Bobby Gray, UTO director of digital transformation at Arizona State University, said: “The university is unique in that it is a space that encourages new ideas and disruptive technologies to be developed, tested, and iterated upon quickly. Our goal is to deploy and test Amazon Sidewalk Bridge Pro to bring smart solutions, like those fitted to the blue light poles, to campus at scale and lower costs.”

Scott Waller, co-founder and chief executive at Thingy, said: “We designed Thingy AQ for very remote locations, where power efficiency and range were critical for fire ground operations, and have been using LoRa since day one. Amazon Sidewalk Bridge Pro brings us the power of LoRa in a massive number of needed locations, easy integration with our existing applications in AWS, and trusted security for the devices and applications.”

The Amazon Sidewalk model to crowd-source a nationwide low-power-wide-area (LPWA) LoRa-based IoT network is akin to hotspot maker Helium’s bid to do the same with LoRaWAN, which runs its ‘people’s network’ on a blockchain platform. The Helium model rewards hotspot owners, buying LoRaWAN gateways from the firm, with HNT cryptocurrency for their parts in the peer-to-peer Helium network. 

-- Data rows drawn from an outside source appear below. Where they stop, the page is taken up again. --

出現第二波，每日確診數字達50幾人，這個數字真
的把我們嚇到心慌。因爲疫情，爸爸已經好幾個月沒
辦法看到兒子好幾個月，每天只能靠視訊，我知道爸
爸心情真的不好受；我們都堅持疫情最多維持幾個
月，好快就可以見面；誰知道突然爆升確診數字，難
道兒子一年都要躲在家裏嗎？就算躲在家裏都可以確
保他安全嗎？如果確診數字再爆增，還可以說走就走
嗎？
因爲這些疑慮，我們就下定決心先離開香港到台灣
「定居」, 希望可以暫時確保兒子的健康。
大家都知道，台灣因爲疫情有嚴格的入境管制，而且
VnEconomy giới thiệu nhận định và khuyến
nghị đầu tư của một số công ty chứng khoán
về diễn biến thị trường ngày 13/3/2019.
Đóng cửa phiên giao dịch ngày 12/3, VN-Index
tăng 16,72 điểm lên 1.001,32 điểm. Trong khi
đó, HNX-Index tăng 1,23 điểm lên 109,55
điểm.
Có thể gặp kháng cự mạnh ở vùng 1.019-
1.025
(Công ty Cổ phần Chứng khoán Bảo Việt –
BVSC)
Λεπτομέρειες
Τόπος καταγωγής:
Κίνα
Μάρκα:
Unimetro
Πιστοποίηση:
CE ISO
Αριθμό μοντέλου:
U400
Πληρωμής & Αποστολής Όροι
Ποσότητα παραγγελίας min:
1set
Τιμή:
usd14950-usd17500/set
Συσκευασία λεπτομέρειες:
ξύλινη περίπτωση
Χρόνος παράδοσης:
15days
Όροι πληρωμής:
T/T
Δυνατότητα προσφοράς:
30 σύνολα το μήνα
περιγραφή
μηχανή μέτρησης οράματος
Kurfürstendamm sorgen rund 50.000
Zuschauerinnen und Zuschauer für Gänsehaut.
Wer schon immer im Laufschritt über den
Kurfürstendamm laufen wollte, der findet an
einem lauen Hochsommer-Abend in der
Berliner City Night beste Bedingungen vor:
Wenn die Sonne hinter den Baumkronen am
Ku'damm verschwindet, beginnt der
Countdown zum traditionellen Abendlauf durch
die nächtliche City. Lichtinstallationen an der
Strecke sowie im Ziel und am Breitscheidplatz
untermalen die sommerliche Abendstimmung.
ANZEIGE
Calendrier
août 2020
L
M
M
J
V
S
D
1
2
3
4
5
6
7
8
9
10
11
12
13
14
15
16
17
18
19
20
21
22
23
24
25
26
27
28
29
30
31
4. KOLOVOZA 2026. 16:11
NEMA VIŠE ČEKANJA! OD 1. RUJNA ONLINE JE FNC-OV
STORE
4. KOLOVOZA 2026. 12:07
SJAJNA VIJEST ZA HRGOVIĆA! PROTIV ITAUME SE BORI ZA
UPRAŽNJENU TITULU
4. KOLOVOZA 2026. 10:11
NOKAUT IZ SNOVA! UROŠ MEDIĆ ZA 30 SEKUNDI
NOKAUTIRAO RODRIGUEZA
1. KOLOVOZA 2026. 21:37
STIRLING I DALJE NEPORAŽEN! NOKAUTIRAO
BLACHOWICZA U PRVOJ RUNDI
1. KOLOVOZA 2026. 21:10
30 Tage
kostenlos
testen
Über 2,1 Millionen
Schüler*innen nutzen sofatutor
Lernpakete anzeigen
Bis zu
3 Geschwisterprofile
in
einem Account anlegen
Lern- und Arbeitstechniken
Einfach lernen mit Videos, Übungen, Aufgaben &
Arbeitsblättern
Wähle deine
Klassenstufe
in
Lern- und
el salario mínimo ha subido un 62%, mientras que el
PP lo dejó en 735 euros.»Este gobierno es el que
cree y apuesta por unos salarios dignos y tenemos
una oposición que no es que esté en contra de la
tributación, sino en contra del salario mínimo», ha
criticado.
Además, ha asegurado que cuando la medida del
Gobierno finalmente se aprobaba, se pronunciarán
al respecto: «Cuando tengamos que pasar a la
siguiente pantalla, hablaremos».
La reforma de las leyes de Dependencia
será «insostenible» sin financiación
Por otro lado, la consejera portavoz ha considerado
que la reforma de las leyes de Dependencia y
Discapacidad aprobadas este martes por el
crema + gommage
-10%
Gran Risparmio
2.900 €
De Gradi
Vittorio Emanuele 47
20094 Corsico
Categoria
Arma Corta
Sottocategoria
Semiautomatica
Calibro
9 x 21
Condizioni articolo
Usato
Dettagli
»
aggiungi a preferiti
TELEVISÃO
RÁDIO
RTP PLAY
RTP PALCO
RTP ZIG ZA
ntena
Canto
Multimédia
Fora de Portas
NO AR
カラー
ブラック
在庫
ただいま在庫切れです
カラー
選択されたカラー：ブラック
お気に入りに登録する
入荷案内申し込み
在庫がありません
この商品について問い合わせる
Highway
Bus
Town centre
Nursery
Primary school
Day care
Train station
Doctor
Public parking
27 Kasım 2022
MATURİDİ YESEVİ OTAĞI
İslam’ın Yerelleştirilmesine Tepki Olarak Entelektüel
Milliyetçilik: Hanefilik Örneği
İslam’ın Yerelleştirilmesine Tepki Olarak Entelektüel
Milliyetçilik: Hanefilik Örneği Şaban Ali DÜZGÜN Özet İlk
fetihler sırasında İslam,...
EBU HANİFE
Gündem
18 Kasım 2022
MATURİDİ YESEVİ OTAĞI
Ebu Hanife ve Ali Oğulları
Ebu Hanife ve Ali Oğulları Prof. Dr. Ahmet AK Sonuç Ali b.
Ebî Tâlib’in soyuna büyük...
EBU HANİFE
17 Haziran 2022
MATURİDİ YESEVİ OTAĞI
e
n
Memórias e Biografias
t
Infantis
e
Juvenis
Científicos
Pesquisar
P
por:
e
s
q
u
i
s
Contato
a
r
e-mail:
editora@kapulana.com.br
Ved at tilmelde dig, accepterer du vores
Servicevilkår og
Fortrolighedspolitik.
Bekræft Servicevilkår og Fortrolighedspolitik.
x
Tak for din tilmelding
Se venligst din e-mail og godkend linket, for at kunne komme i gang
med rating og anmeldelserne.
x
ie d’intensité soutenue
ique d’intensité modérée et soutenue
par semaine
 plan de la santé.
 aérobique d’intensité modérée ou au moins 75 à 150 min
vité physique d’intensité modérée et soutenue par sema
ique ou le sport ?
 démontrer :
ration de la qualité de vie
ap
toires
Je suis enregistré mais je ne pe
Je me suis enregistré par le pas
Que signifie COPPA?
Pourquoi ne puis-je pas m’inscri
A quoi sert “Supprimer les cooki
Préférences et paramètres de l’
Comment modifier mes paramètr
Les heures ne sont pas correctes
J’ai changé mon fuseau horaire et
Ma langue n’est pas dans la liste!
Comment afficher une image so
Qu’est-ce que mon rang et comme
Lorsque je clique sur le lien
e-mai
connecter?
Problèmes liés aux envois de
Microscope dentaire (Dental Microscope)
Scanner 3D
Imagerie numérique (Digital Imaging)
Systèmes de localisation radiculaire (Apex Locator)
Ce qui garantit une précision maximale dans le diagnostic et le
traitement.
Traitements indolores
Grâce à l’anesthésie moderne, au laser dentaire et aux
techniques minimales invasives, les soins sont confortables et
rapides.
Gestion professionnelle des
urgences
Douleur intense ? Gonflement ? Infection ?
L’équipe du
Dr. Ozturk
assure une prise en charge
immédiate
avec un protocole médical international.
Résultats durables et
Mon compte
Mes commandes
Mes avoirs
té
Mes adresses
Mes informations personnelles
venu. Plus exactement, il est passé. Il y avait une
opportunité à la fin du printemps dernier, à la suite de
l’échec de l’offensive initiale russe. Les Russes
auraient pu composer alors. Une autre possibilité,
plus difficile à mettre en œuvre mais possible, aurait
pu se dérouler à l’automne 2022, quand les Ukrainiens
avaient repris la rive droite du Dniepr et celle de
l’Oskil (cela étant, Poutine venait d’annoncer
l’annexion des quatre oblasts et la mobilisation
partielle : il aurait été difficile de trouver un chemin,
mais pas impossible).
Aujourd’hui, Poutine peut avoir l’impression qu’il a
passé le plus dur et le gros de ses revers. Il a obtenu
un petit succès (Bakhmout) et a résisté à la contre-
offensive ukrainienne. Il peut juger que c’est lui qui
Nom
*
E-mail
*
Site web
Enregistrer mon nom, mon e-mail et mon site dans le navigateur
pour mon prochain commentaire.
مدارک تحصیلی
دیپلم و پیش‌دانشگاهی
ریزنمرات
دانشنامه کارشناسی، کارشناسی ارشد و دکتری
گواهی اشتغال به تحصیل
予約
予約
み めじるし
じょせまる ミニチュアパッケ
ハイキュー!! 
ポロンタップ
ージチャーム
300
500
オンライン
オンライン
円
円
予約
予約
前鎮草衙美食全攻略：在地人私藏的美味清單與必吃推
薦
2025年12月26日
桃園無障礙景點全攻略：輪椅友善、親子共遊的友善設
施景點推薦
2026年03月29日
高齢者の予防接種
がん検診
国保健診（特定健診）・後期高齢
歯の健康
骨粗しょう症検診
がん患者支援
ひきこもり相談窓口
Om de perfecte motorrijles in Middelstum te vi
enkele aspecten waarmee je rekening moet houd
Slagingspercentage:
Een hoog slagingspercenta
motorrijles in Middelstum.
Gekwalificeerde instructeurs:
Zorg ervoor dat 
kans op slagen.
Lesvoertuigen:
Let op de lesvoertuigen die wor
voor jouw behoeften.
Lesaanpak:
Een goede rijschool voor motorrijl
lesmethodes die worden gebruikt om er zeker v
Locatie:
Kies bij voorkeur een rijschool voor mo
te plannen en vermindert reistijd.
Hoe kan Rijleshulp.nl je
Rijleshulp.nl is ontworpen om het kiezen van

Busy LoRaWAN operator Senet has agreed a US-based roaming deal with Helium, allowing Senet’s IoT customers to make use of the Helium network and Helium’s hotspot operators to carry (and earn from) more network traffic. The city of San José in Silicon Valley, in California, is working with Helium to extend broadband access to local residents and enterprises in exchange for hosting and expanding new peer-to-peer IoT network infrastructure.

A feather in the cap for Semtech, which owns the LoRa technology, Amazon’s decision in late 2019 to go with proprietary LoRa over LoRaWAN also caused a stir in the LoRaWAN community, that Amazon’s power in the market will pull the ecosystem two ways – and possibly away from its core engine room in the industrial IoT space, leaving a way open for rivals, including the cellular community, pushing NB-IoT and LTE-M as LPWA alternatives.

The LoRa Alliance, in charge of marketing and development of the LoRaWAN protocol, swiftly convened a new working group, called LoRaWAN-Versus-Proprietary, to address certain shortcomings in the LoRaWAN specification to make it workable for Amazon, and to encourage Sidewalk’s switchover to LoRaWAN instead. Amazon is a board member of the LoRa Alliance, it might be noted; so far, Sidewalk remains a LoRa venture.